1. TRANSLATE the point condition

• Given information:
  • Function: \(\mathrm{g(x) = x^3 + 2x^2 + kx - 3}\)
  • The graph passes through point \(\mathrm{(2, 21)}\)

• What this tells us: Since \(\mathrm{(2, 21)}\) is on the graph, when we input \(\mathrm{x = 2}\), we must get output \(\mathrm{y = 21}\). Therefore: \(\mathrm{g(2) = 21}\)

2. SIMPLIFY by substituting x = 2

• Substitute \(\mathrm{x = 2}\) into the function:

\(\mathrm{g(2) = (2)^3 + 2(2)^2 + k(2) - 3}\)

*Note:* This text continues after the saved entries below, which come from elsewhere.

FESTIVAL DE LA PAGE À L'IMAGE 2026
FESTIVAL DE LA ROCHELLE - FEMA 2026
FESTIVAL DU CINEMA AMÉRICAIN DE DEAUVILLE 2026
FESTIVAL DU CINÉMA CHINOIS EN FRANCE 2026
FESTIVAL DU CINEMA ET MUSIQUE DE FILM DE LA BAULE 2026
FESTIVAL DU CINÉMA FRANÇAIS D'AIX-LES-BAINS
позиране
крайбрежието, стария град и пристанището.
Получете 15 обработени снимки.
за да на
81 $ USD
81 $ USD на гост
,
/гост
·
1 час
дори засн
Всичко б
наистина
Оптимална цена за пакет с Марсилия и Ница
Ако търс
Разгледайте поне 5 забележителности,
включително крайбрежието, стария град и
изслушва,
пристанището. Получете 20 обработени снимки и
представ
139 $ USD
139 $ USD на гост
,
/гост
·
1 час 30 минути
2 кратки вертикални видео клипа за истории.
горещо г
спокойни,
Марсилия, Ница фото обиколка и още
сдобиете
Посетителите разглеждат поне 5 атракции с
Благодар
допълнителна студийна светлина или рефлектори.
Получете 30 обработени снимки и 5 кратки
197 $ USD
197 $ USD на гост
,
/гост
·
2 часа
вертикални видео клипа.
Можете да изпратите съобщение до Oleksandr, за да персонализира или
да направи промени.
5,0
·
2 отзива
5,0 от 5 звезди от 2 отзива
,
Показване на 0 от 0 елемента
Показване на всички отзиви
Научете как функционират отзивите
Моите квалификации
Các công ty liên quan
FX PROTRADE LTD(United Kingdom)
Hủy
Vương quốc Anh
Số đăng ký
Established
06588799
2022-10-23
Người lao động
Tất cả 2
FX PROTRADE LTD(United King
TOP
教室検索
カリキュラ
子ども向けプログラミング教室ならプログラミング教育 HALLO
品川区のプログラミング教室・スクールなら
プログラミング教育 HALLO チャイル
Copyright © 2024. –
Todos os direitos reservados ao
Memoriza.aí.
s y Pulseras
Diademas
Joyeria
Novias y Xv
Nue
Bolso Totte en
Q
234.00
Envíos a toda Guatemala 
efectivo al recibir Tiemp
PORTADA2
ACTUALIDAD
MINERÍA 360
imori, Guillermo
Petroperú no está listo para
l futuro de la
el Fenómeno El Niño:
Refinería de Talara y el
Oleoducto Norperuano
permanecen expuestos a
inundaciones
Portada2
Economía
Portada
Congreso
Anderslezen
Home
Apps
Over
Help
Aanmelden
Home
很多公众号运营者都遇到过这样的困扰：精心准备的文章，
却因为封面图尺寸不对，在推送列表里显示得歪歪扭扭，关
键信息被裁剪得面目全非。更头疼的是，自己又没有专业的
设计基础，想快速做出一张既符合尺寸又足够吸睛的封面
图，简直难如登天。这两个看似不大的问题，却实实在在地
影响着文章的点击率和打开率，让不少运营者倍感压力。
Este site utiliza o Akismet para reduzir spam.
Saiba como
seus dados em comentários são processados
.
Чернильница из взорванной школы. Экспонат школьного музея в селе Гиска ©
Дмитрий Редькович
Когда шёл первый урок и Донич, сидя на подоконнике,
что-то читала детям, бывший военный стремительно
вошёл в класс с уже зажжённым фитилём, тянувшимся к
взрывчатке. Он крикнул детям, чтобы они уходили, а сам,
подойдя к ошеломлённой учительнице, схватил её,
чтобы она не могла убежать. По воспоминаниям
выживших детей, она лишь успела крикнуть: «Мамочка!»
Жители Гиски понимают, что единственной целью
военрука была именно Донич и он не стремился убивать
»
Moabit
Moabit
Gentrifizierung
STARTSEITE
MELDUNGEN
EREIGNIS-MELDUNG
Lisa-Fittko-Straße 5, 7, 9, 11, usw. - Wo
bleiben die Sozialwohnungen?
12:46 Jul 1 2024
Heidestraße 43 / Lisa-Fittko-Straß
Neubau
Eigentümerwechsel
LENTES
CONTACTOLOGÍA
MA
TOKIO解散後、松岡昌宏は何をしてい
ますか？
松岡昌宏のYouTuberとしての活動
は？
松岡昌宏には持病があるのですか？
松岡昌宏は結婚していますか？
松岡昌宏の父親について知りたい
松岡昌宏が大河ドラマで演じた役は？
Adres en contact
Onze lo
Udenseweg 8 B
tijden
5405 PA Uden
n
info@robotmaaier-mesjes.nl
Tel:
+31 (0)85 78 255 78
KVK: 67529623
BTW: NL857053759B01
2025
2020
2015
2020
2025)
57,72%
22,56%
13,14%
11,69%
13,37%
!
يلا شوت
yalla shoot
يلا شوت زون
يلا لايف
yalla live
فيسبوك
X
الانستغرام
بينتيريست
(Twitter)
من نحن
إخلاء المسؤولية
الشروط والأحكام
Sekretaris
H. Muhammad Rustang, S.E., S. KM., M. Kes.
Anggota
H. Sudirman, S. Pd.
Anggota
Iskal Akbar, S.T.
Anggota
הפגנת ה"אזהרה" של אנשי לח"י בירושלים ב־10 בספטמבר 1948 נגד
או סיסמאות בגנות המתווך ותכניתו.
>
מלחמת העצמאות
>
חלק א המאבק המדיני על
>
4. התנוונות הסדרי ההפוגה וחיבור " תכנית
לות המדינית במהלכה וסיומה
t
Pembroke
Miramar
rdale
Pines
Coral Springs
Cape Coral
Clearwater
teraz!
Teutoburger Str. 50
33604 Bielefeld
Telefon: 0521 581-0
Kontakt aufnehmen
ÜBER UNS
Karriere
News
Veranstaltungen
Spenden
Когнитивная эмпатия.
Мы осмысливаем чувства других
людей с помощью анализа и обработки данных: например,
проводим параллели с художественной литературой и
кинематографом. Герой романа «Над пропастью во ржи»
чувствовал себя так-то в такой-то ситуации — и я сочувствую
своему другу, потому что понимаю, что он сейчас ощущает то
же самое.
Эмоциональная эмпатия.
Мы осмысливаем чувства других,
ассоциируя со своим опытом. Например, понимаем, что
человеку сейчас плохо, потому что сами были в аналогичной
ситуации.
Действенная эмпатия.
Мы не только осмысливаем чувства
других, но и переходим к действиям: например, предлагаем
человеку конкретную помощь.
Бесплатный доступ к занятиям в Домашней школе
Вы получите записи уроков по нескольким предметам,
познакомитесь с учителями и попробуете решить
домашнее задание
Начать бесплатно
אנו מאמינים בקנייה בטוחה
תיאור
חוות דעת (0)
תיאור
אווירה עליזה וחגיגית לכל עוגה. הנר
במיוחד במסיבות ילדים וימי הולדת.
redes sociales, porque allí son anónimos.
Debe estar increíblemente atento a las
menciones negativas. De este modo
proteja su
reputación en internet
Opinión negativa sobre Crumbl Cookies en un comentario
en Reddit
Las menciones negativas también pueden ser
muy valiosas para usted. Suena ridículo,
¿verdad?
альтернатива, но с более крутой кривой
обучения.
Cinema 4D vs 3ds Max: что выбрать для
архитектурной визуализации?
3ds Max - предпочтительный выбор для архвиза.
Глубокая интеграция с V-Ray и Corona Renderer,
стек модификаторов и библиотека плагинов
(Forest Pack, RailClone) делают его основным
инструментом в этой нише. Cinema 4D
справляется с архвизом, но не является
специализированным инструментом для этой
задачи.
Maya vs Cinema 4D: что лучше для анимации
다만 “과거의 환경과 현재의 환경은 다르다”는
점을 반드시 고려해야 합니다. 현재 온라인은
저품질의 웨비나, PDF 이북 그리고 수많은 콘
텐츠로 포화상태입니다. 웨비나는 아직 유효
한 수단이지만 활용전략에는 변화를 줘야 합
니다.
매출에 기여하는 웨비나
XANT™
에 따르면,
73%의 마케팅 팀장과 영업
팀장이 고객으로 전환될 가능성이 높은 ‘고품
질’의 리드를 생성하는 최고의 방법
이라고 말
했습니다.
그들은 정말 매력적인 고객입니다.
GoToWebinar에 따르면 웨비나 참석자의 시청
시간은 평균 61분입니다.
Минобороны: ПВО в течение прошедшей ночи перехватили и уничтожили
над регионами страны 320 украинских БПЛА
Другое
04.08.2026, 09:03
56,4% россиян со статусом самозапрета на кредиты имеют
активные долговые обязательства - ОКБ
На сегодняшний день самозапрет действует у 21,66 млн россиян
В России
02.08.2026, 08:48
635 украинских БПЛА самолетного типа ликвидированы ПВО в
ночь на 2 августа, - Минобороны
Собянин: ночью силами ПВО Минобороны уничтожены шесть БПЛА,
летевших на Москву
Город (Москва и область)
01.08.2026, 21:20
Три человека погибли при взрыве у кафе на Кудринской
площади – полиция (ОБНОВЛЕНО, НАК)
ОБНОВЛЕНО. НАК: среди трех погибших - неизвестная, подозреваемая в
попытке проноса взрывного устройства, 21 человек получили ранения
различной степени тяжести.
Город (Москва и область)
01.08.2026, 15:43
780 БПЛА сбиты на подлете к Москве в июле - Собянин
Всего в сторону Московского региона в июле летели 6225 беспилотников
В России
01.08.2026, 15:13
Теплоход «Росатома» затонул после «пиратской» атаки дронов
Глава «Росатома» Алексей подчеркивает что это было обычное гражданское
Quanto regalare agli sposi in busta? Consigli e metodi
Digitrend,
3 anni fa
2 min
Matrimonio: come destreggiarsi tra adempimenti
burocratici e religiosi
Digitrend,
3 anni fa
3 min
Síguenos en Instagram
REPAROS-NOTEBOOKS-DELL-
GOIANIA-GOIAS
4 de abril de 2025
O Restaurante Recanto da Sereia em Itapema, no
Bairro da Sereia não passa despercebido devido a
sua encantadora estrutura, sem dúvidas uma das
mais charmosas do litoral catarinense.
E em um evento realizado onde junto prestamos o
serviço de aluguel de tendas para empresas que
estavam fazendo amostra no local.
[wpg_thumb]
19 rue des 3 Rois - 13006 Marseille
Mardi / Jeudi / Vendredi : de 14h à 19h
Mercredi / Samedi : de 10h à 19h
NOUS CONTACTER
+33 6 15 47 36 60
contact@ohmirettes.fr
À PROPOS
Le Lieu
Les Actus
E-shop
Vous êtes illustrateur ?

• Evaluate the powers and products:

\(\mathrm{g(2) = 8 + 2(4) + 2k - 3}\)
\(\mathrm{g(2) = 8 + 8 + 2k - 3}\)
\(\mathrm{g(2) = 13 + 2k}\)

3. SIMPLIFY by solving the equation

• Since \(\mathrm{g(2) = 21}\), we have:

\(\mathrm{13 + 2k = 21}\)

• Subtract 13 from both sides:

\(\mathrm{2k = 8}\)

• Divide by 2:

\(\mathrm{k = 4}\)

Answer: 4

Why Students Usually Falter on This Problem

Most Common Error Path:

Weak TRANSLATE skill: Students don't connect "passes through \(\mathrm{(2, 21)}\)" to the condition \(\mathrm{g(2) = 21}\). They might try to substitute the point coordinates incorrectly, like setting \(\mathrm{x^3 + 2x^2 + kx - 3 = 2 + 21}\), or they might not know how to use the point information at all. This leads to confusion and guessing.

Second Most Common Error:

Poor SIMPLIFY execution: Students make arithmetic errors when evaluating the polynomial. Common mistakes include computing \(\mathrm{(2)^3}\) as 6 instead of 8, or \(\mathrm{2(2)^2}\) as 6 instead of 8, leading to incorrect expressions like \(\mathrm{11 + 2k = 21}\), which gives \(\mathrm{k = 5}\). This may lead them to select an incorrect answer.

The Bottom Line:

This problem tests whether students understand the fundamental relationship between points on a graph and function values. The key insight is recognizing that geometric information (a point on the graph) translates directly to algebraic information (an equation to solve).